Hollow pillars of lava in an Icelandic valley like those found on the seafloor actually formed when molten rock oozed over soggy land, researchers propose in the Aug. 15 Journal of Volcanology and Geothermal Research.
The rocky structures stand about 2.5 meters tall in the picturesque Skaelingar valley. Though hikers are familiar with the destination’s pillars, they have been overlooked by scientists, says geologist Tracy Gregg of the University of Buffalo in New York. She and a colleague are the first to offer an explanation for the pillars’ origins.
In 1783, a volcanic fissure called Laki spewed lava into southern Iceland. The lava pushed up Skaelingar, creeping forward one blob at a time over water-logged ground. Usually these blobs, or lobes, merge, but patches of wet earth between the lobes cooled the hot rock, forming solid crusts, Gregg suggests.

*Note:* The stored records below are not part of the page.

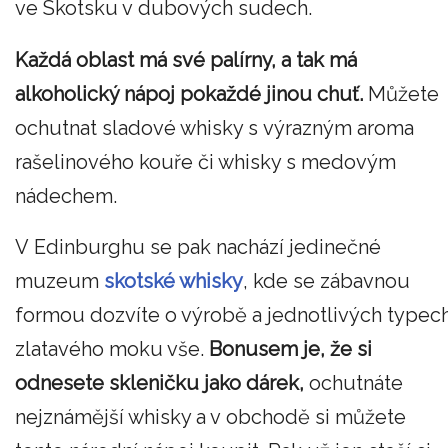
ve Skotsku v dubových sudech.
Každá oblast má své palírny, a tak má
alkoholický nápoj pokaždé jinou chuť.
Můžete
ochutnat sladové whisky s výrazným aroma
rašelinového kouře či whisky s medovým
nádechem.
V Edinburghu se pak nachází jedinečné
muzeum
skotské whisky
, kde se zábavnou
formou dozvíte o výrobě a jednotlivých typec
zlatavého moku vše.
Bonusem je, že si
odnesete skleničku jako dárek,
ochutnáte
nejznámější whisky a v obchodě si můžete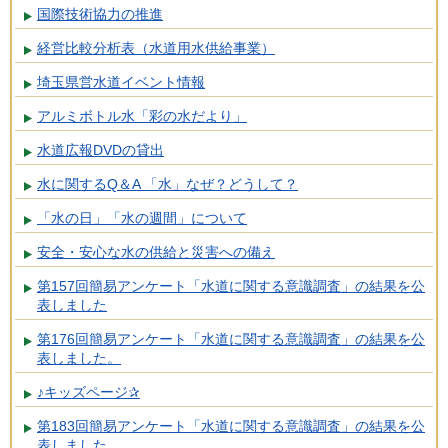
国際技術協力の推進
経営比較分析表（水道用水供給事業）
埼玉県営水道イベント情報
アルミボトル水「彩の水だより」
水道広報DVDの貸出
水に関するQ＆A 「水」なぜ？どうして？
「水の日」「水の週間」について
安全・安心な水の供給と災害への備え
第157回簡易アンケート「水道に関する意識調査」の結果を公
表しました
第176回簡易アンケート「水道に関する意識調査」の結果を公
表しました。
♪キッズページ✰
第183回簡易アンケート「水道に関する意識調査」の結果を公
表しました。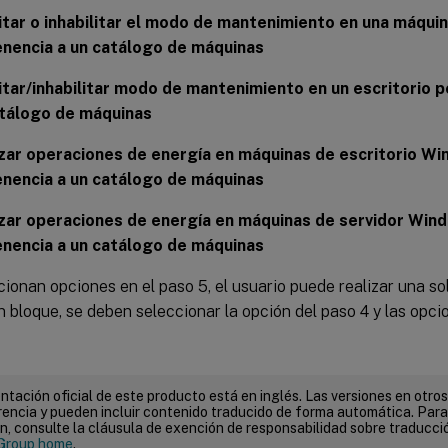
itar o inhabilitar el modo de mantenimiento en una máqui
nencia a un catálogo de máquinas
itar/inhabilitar modo de mantenimiento en un escritorio p
atálogo de máquinas
zar operaciones de energía en máquinas de escritorio Wi
nencia a un catálogo de máquinas
zar operaciones de energía en máquinas de servidor Win
nencia a un catálogo de máquinas
cionan opciones en el paso 5, el usuario puede realizar una so
 bloque, se deben seleccionar la opción del paso 4 y las opci
tación oficial de este producto está en inglés. Las versiones en otros
encia y pueden incluir contenido traducido de forma automática. Par
n, consulte la cláusula de exención de responsabilidad sobre traducc
Group home
.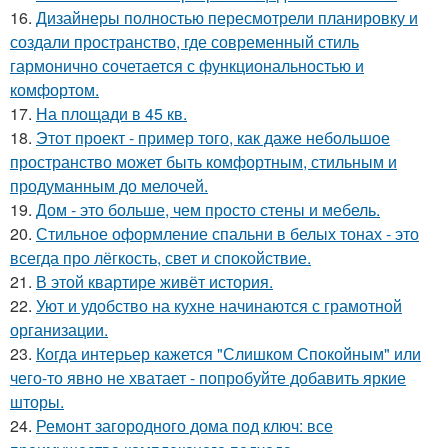
16.
Дизайнеры полностью пересмотрели планировку и
создали пространство, где современный стиль
гармонично сочетается с функциональностью и
комфортом.
17.
На площади в 45 кв.
18.
Этот проект - пример того, как даже небольшое
пространство может быть комфортным, стильным и
продуманным до мелочей.
19.
Дом - это больше, чем просто стены и мебель.
20.
Стильное оформление спальни в белых тонах - это
всегда про лёгкость, свет и спокойствие.
21.
В этой квартире живёт история.
22.
Уют и удобство на кухне начинаются с грамотной
организации.
23.
Когда интерьер кажется "Слишком Спокойным" или
чего-то явно не хватает - попробуйте добавить яркие
шторы.
24.
Ремонт загородного дома под ключ: все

The crusts blocked the lava flow, rerouting lobes around the wet spots. As the lobes inched around a spot’s perimeter, lava hardened into a crusty ring.
Inside the ring, heat from the lava caused underlying groundwater to rise, building the crust up as lava continued to
pump into the valley. When the lava eventually drained away, the hollow crusts stayed behind like the papier mâché shells of deflated balloons.
Gregg first recognized that the pillars’ similarity to underwater lava structures on a hiking trip in the mid-1990s and was inspired to investigate them.